Вместо того, чтобы и дальше придумать что-то пафосно-цветистое, отец обхватывает плечи дочери одной рукой и крепко

стискивает, только Лариса Григорьевна стоит с каменным лицом и никак не найдется, как реагировать и чем ответить.

«Каменное лицо», к слову, прилично краснеет, хотя по-прежнему не выражает никаких особенных эмоций.

— Предложил бы отметить это дело, но я за рулем, — говорит Артём.

— Я тоже. Да и неуместно это будет вот так. Давайте день выберем и место, хорошо?

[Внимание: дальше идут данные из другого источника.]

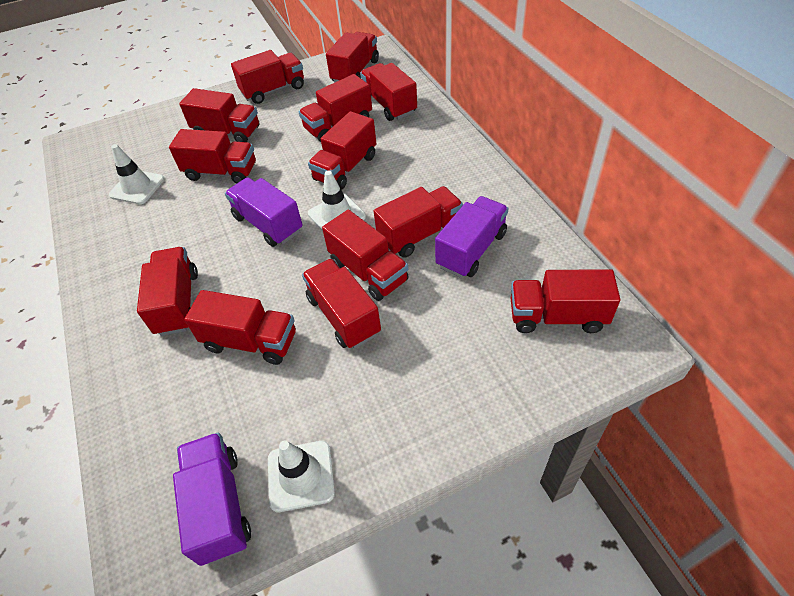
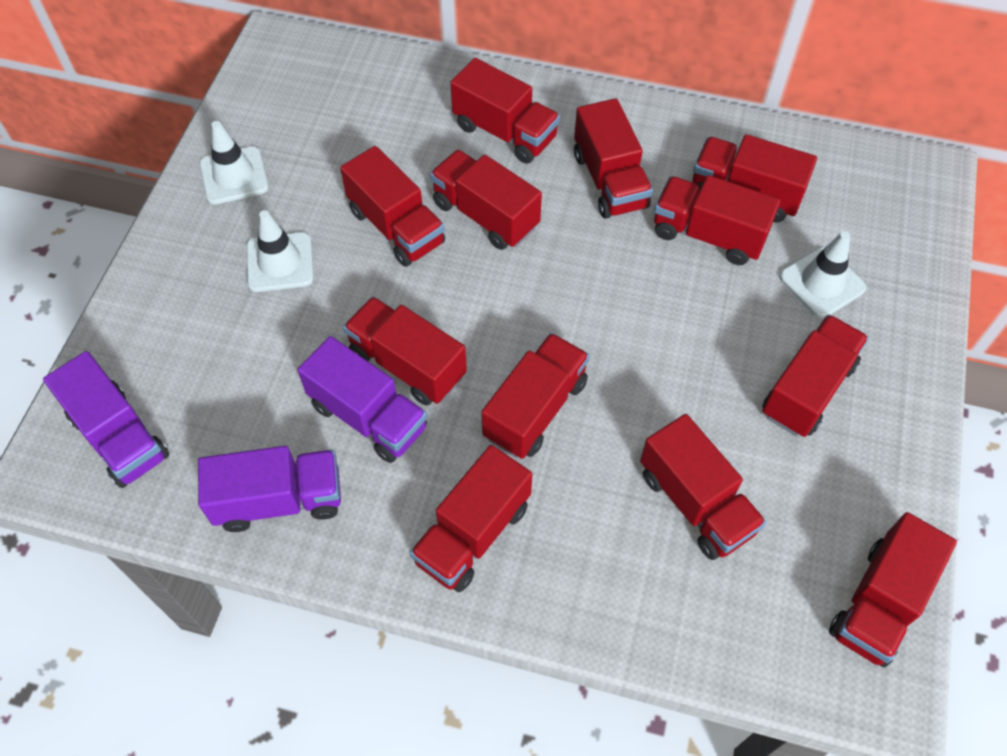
red truck: 13 -> 12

— Выберем. И место, и время, — миролюбиво соглашается Гера, понимая, что вряд ли они в ближайшие дни условятся о

подобной встрече.

Лариса Григорьевна, наконец, оживает, нервно стягивает пальто, между делом убивая мужа взглядом.

— А когда вы?.. Когда же вы это решили-устроили? — Вячеслав Игоревич отступает в сторону кухни, и все тянутся за ним.

— Двадцать шестого сентября мы зарегистрировались, папа.

— Что?! — не выдерживает мать. — Ты шутишь? — Изумлению Ларисы Григорьевны нет предела.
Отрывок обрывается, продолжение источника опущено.